Description of the task =>
Copy every line of the records that includes the word "rounded".

Excerpted records =>
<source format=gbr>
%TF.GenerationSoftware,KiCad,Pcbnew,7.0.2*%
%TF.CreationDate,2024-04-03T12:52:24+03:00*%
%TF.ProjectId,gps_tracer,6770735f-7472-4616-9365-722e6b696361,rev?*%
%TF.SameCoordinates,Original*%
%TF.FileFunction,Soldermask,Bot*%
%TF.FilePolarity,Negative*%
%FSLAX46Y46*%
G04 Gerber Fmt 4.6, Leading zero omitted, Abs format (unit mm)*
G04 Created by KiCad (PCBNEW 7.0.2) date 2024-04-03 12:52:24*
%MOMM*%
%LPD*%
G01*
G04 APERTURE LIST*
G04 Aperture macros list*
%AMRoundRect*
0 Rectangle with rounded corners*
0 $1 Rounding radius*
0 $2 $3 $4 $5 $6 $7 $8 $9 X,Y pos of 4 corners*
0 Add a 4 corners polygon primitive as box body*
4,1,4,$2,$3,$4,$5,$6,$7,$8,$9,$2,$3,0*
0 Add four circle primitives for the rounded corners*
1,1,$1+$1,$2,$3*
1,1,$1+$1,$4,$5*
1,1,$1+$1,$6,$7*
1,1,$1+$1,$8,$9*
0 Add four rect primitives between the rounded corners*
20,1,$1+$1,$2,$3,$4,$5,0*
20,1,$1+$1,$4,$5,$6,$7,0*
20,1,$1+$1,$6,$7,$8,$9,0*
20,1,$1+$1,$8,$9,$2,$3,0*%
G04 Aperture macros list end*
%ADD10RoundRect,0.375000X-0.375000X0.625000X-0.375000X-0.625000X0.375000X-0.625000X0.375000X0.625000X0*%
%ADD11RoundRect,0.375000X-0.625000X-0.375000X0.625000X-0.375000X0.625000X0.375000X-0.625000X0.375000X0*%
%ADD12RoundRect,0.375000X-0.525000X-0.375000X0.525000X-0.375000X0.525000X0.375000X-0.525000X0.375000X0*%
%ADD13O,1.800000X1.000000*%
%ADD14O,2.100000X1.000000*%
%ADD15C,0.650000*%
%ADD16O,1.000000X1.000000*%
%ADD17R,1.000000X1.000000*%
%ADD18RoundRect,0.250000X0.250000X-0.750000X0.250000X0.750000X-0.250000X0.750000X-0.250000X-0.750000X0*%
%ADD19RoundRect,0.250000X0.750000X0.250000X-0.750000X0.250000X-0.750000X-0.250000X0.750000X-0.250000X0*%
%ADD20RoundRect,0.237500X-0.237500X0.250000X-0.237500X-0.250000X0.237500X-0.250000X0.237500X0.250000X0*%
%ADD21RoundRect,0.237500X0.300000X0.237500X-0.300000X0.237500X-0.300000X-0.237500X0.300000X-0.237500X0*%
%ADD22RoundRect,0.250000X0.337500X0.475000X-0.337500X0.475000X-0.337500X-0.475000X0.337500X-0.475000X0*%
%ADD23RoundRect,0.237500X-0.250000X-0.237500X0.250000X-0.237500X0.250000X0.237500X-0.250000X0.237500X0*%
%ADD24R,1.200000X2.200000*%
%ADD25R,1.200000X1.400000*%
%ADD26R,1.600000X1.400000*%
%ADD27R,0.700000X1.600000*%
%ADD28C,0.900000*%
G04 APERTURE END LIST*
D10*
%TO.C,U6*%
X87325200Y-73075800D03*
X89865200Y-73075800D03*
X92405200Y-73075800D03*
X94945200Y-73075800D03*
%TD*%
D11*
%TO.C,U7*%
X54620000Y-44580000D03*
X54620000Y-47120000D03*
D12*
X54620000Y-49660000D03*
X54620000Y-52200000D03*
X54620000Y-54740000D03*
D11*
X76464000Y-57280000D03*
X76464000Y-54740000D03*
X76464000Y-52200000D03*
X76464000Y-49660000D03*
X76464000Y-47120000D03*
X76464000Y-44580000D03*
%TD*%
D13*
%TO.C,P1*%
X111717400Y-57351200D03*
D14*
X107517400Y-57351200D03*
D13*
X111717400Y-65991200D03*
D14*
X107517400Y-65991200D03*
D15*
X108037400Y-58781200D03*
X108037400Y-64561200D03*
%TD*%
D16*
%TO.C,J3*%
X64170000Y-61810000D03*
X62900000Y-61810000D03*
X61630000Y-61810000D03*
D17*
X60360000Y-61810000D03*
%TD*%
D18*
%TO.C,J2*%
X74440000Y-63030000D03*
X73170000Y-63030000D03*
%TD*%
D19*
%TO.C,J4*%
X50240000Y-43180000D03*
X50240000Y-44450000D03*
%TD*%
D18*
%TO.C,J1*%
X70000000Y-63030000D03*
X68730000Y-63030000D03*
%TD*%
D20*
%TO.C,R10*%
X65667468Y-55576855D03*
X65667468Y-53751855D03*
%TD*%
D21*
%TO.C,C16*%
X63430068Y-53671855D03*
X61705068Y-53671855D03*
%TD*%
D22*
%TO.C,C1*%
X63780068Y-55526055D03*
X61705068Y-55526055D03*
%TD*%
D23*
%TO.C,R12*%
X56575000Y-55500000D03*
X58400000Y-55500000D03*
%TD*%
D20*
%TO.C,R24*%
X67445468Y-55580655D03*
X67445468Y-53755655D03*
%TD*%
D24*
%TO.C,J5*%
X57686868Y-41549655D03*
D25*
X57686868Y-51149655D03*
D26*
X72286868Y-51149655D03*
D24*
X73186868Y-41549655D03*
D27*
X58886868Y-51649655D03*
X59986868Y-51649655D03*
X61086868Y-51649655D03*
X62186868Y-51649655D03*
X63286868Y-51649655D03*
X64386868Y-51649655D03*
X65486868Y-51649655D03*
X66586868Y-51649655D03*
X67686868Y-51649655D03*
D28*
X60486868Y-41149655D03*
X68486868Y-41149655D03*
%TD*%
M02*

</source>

Solution to this task =>
0 Rectangle with rounded corners*
0 Add four circle primitives for the rounded corners*
0 Add four rect primitives between the rounded corners*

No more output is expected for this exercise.